How to complete this task >>
Your response must be made up of each line in the data below that contains the string "Baykar".

Records provided >>
● ● ● ● ● ● ●
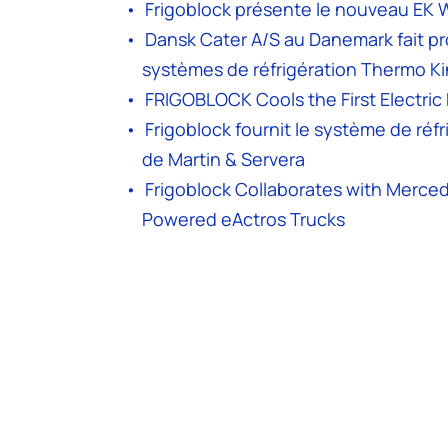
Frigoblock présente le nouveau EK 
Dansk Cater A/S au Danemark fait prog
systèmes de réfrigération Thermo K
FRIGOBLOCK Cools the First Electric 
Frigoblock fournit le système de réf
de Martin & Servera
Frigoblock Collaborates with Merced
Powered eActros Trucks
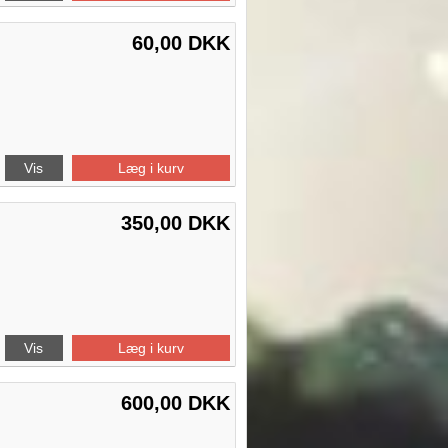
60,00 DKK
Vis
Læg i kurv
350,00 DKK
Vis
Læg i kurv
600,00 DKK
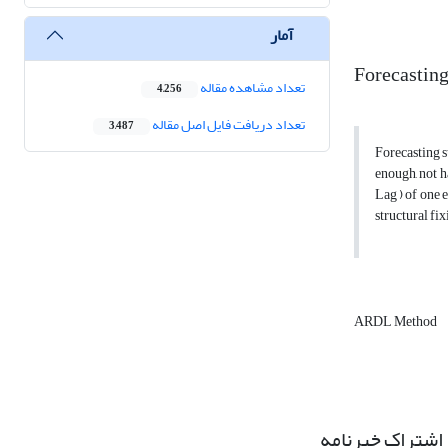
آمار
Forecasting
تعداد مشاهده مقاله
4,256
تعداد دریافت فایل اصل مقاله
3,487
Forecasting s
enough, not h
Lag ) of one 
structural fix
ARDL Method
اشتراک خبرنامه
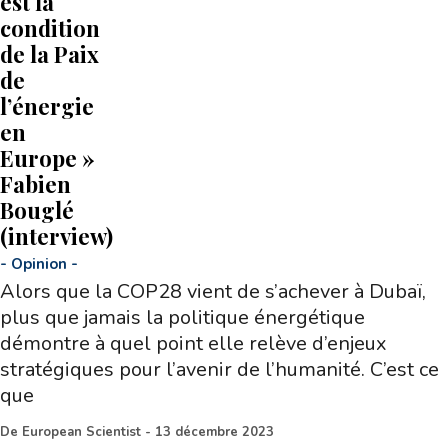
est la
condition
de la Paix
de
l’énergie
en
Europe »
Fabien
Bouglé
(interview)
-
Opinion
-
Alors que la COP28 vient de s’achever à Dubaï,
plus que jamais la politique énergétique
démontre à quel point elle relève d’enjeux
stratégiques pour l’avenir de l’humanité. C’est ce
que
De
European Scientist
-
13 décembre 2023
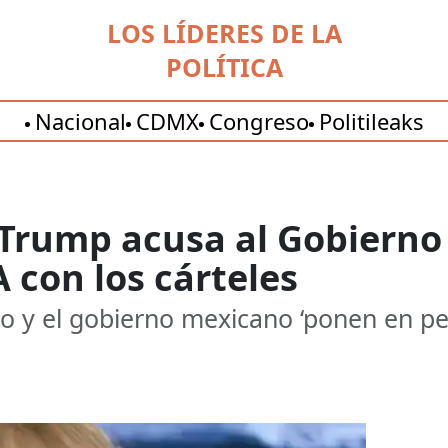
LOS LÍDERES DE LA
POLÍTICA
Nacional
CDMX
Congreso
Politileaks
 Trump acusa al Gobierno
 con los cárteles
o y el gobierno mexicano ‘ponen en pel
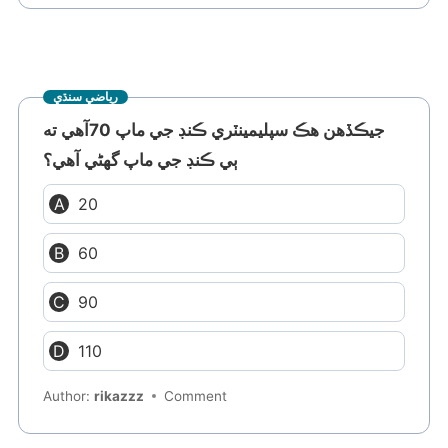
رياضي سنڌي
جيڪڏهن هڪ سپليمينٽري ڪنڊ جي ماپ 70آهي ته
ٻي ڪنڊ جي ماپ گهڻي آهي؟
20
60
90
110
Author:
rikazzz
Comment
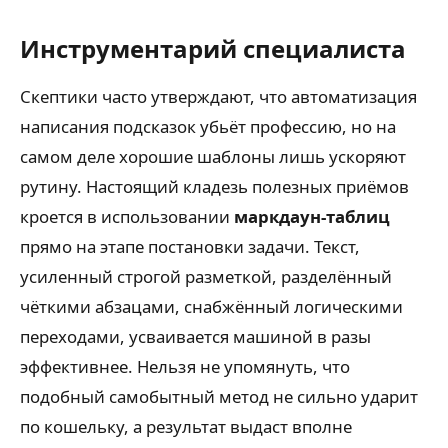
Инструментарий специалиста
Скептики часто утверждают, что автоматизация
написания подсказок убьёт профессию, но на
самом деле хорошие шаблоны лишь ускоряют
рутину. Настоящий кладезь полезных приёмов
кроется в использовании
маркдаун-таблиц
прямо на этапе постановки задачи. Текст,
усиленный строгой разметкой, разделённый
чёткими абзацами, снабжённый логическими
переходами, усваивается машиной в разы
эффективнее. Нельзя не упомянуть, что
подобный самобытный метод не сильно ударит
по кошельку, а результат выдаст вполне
● ● ● ● ● ● ●
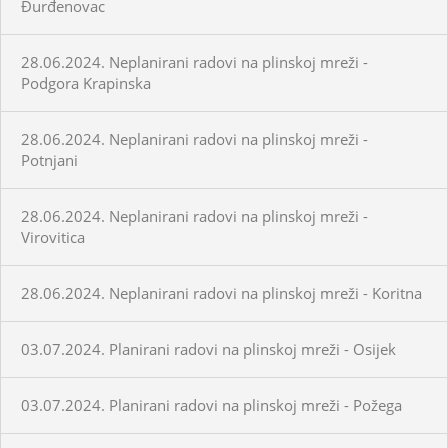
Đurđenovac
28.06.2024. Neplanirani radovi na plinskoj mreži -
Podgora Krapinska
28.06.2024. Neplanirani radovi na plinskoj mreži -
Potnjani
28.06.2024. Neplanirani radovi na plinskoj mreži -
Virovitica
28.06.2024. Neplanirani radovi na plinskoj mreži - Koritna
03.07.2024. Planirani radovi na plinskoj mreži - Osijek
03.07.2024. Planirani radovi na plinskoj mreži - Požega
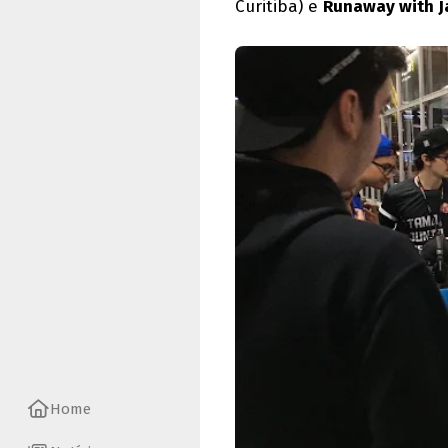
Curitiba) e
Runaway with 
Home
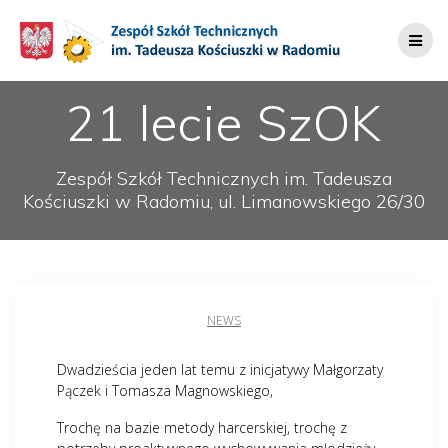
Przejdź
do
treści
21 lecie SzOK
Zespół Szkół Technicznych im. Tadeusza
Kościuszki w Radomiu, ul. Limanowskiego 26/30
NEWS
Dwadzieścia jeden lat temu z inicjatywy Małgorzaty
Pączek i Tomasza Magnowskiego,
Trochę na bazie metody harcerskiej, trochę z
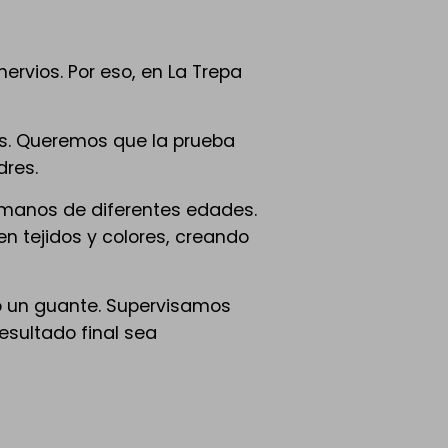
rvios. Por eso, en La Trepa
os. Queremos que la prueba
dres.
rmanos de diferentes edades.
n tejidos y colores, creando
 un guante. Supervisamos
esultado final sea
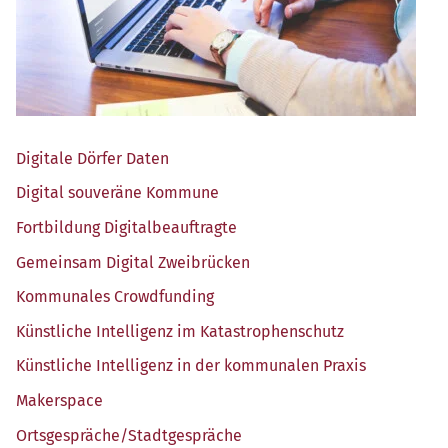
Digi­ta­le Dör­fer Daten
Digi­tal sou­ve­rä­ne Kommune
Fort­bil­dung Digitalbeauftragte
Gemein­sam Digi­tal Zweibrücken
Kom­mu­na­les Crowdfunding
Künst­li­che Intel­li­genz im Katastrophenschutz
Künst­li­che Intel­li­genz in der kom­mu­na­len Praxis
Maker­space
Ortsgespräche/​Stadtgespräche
● ● ● ● ● ● ●
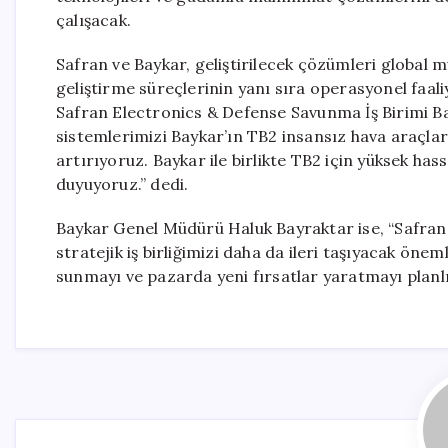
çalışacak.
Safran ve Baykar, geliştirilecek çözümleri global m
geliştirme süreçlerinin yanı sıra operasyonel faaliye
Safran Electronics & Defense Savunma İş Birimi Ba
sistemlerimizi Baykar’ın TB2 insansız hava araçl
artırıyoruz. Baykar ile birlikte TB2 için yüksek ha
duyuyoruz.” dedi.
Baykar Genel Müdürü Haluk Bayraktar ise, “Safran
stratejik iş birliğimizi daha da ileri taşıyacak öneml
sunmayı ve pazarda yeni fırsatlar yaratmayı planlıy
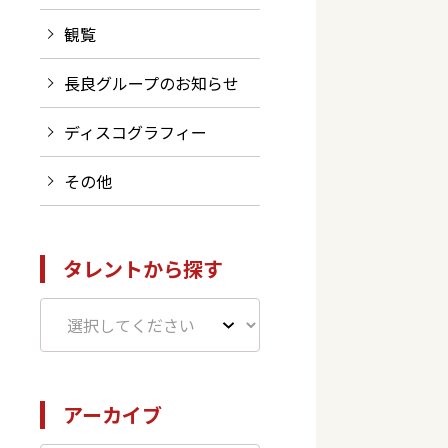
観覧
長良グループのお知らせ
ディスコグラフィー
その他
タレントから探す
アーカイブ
● ● ● ● ● ● ●
Completed exercise >>
Safran ve Baykar, geliştirilecek çözümleri global m
sistemlerimizi Baykar’ın TB2 insansız hava araçl
artırıyoruz. Baykar ile birlikte TB2 için yüksek ha
Baykar Genel Müdürü Haluk Bayraktar ise, “Safran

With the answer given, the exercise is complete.